◆ TASK ITEM
Among the records, which lines include "station"? List them.

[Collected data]
▼▼▼

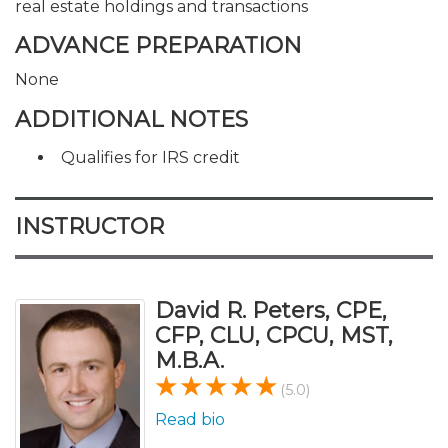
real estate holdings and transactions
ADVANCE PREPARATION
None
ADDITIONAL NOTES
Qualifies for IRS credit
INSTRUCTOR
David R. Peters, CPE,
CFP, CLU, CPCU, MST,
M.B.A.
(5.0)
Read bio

▲▲▲
▼▼▼

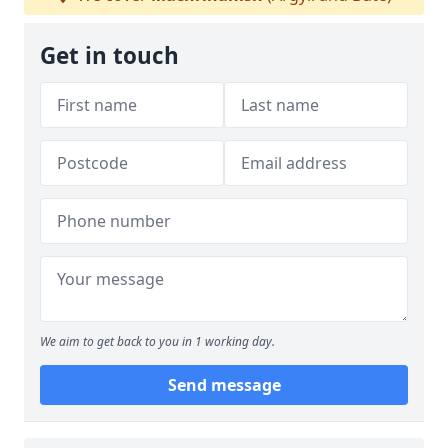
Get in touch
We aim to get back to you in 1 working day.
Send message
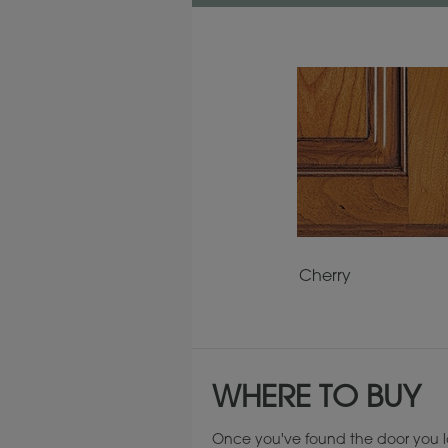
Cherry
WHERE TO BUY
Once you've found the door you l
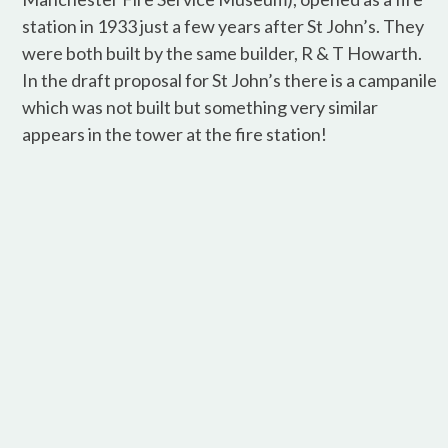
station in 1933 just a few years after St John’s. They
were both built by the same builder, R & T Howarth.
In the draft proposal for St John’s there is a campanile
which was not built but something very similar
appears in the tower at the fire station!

▲▲▲

◆ COMPLETED TASK
station in 1933 just a few years after St John’s. They
appears in the tower at the fire station!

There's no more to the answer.